[The task]
Set down all of the entries precisely as they were written.

·····

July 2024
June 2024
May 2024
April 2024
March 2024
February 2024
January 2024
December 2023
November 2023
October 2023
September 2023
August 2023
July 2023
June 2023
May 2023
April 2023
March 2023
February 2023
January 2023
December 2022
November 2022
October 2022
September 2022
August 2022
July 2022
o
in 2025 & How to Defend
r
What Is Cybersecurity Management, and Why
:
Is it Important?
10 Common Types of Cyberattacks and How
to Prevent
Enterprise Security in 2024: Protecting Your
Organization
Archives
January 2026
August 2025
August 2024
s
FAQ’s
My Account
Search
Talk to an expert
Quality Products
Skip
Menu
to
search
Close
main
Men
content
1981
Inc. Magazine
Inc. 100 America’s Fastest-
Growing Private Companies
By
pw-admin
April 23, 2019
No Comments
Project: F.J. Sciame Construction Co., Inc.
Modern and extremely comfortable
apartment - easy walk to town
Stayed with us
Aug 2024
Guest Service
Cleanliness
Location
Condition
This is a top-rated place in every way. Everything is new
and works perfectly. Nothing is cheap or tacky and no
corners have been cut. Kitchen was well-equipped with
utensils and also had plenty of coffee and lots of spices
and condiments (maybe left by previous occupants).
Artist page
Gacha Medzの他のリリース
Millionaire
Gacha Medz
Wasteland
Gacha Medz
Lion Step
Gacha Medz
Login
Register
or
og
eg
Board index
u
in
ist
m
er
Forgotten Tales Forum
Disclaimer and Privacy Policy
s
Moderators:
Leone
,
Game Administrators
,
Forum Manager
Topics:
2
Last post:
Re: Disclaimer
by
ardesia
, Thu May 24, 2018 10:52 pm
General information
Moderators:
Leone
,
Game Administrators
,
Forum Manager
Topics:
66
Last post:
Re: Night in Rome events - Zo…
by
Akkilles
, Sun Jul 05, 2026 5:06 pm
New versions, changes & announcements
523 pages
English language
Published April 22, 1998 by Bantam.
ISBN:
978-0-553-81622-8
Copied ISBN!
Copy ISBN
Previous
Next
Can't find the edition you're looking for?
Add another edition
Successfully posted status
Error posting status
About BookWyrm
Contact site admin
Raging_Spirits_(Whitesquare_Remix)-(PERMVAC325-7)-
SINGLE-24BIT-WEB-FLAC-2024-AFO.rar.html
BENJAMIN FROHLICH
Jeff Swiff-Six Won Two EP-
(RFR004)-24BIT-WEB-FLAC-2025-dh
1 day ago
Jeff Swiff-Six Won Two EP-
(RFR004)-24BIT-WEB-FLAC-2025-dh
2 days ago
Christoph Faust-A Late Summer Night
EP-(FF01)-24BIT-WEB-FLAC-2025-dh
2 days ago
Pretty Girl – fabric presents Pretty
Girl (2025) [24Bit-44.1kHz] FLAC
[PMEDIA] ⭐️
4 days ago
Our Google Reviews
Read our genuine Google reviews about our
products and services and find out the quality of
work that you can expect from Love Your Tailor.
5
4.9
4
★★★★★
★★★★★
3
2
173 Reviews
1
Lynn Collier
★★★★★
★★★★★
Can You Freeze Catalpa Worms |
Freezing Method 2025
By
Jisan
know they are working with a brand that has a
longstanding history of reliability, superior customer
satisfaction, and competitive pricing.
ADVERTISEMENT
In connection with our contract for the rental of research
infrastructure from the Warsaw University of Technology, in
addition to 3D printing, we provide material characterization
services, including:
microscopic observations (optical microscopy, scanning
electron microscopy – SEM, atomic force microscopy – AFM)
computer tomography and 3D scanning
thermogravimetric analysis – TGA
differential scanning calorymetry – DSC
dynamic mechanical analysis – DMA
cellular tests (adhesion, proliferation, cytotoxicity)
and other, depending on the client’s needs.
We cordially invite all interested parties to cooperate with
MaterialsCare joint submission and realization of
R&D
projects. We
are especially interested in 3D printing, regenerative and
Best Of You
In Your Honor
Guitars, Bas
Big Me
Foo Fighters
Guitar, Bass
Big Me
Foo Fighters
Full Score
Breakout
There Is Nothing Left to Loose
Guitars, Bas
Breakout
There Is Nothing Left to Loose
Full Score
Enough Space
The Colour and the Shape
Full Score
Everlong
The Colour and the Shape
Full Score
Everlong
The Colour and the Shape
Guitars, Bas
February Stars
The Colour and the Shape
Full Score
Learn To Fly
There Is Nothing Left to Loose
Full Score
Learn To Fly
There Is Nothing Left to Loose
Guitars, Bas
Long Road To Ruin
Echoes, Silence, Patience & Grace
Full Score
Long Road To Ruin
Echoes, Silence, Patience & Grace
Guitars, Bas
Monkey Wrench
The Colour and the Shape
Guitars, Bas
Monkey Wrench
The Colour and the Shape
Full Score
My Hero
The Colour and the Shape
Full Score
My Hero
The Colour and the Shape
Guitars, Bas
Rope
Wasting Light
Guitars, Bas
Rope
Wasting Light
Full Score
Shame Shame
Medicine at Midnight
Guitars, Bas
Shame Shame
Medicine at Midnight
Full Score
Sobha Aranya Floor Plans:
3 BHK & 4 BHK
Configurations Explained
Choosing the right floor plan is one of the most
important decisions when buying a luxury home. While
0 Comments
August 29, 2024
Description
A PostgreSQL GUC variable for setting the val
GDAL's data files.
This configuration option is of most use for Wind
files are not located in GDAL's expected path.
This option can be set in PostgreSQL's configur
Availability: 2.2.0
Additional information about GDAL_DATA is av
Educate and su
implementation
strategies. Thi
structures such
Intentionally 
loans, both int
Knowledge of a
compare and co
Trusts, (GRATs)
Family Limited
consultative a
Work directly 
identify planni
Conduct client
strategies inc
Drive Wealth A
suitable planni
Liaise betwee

·····

[Answer]
July 2024
June 2024
May 2024
April 2024
March 2024
February 2024
January 2024
December 2023
November 2023
October 2023
September 2023
August 2023
July 2023
June 2023
May 2023
April 2023
March 2023
February 2023
January 2023
December 2022
November 2022
October 2022
September 2022
August 2022
July 2022
o
in 2025 & How to Defend
r
What Is Cybersecurity Management, and Why
:
Is it Important?
10 Common Types of Cyberattacks and How
to Prevent
Enterprise Security in 2024: Protecting Your
Organization
Archives
January 2026
August 2025
August 2024
s
FAQ’s
My Account
Search
Talk to an expert
Quality Products
Skip
Menu
to
search
Close
main
Men
content
1981
Inc. Magazine
Inc. 100 America’s Fastest-
Growing Private Companies
By
pw-admin
April 23, 2019
No Comments
Project: F.J. Sciame Construction Co., Inc.
Modern and extremely comfortable
apartment - easy walk to town
Stayed with us
Aug 2024
Guest Service
Cleanliness
Location
Condition
This is a top-rated place in every way. Everything is new
and works perfectly. Nothing is cheap or tacky and no
corners have been cut. Kitchen was well-equipped with
utensils and also had plenty of coffee and lots of spices
and condiments (maybe left by previous occupants).
Artist page
Gacha Medzの他のリリース
Millionaire
Gacha Medz
Wasteland
Gacha Medz
Lion Step
Gacha Medz
Login
Register
or
og
eg
Board index
u
in
ist
m
er
Forgotten Tales Forum
Disclaimer and Privacy Policy
s
Moderators:
Leone
,
Game Administrators
,
Forum Manager
Topics:
2
Last post:
Re: Disclaimer
by
ardesia
, Thu May 24, 2018 10:52 pm
General information
Moderators:
Leone
,
Game Administrators
,
Forum Manager
Topics:
66
Last post:
Re: Night in Rome events - Zo…
by
Akkilles
, Sun Jul 05, 2026 5:06 pm
New versions, changes & announcements
523 pages
English language
Published April 22, 1998 by Bantam.
ISBN:
978-0-553-81622-8
Copied ISBN!
Copy ISBN
Previous
Next
Can't find the edition you're looking for?
Add another edition
Successfully posted status
Error posting status
About BookWyrm
Contact site admin
Raging_Spirits_(Whitesquare_Remix)-(PERMVAC325-7)-
SINGLE-24BIT-WEB-FLAC-2024-AFO.rar.html
BENJAMIN FROHLICH
Jeff Swiff-Six Won Two EP-
(RFR004)-24BIT-WEB-FLAC-2025-dh
1 day ago
Jeff Swiff-Six Won Two EP-
(RFR004)-24BIT-WEB-FLAC-2025-dh
2 days ago
Christoph Faust-A Late Summer Night
EP-(FF01)-24BIT-WEB-FLAC-2025-dh
2 days ago
Pretty Girl – fabric presents Pretty
Girl (2025) [24Bit-44.1kHz] FLAC
[PMEDIA] ⭐️
4 days ago
Our Google Reviews
Read our genuine Google reviews about our
products and services and find out the quality of
work that you can expect from Love Your Tailor.
5
4.9
4
★★★★★
★★★★★
3
2
173 Reviews
1
Lynn Collier
★★★★★
★★★★★
Can You Freeze Catalpa Worms |
Freezing Method 2025
By
Jisan
know they are working with a brand that has a
longstanding history of reliability, superior customer
satisfaction, and competitive pricing.
ADVERTISEMENT
In connection with our contract for the rental of research
infrastructure from the Warsaw University of Technology, in
addition to 3D printing, we provide material characterization
services, including:
microscopic observations (optical microscopy, scanning
electron microscopy – SEM, atomic force microscopy – AFM)
computer tomography and 3D scanning
thermogravimetric analysis – TGA
differential scanning calorymetry – DSC
dynamic mechanical analysis – DMA
cellular tests (adhesion, proliferation, cytotoxicity)
and other, depending on the client’s needs.
We cordially invite all interested parties to cooperate with
MaterialsCare joint submission and realization of
R&D
projects. We
are especially interested in 3D printing, regenerative and
Best Of You
In Your Honor
Guitars, Bas
Big Me
Foo Fighters
Guitar, Bass
Big Me
Foo Fighters
Full Score
Breakout
There Is Nothing Left to Loose
Guitars, Bas
Breakout
There Is Nothing Left to Loose
Full Score
Enough Space
The Colour and the Shape
Full Score
Everlong
The Colour and the Shape
Full Score
Everlong
The Colour and the Shape
Guitars, Bas
February Stars
The Colour and the Shape
Full Score
Learn To Fly
There Is Nothing Left to Loose
Full Score
Learn To Fly
There Is Nothing Left to Loose
Guitars, Bas
Long Road To Ruin
Echoes, Silence, Patience & Grace
Full Score
Long Road To Ruin
Echoes, Silence, Patience & Grace
Guitars, Bas
Monkey Wrench
The Colour and the Shape
Guitars, Bas
Monkey Wrench
The Colour and the Shape
Full Score
My Hero
The Colour and the Shape
Full Score
My Hero
The Colour and the Shape
Guitars, Bas
Rope
Wasting Light
Guitars, Bas
Rope
Wasting Light
Full Score
Shame Shame
Medicine at Midnight
Guitars, Bas
Shame Shame
Medicine at Midnight
Full Score
Sobha Aranya Floor Plans:
3 BHK & 4 BHK
Configurations Explained
Choosing the right floor plan is one of the most
important decisions when buying a luxury home. While
0 Comments
August 29, 2024
Description
A PostgreSQL GUC variable for setting the val
GDAL's data files.
This configuration option is of most use for Wind
files are not located in GDAL's expected path.
This option can be set in PostgreSQL's configur
Availability: 2.2.0
Additional information about GDAL_DATA is av
Educate and su
implementation
strategies. Thi
structures such
Intentionally 
loans, both int
Knowledge of a
compare and co
Trusts, (GRATs)
Family Limited
consultative a
Work directly 
identify planni
Conduct client
strategies inc
Drive Wealth A
suitable planni
Liaise betwee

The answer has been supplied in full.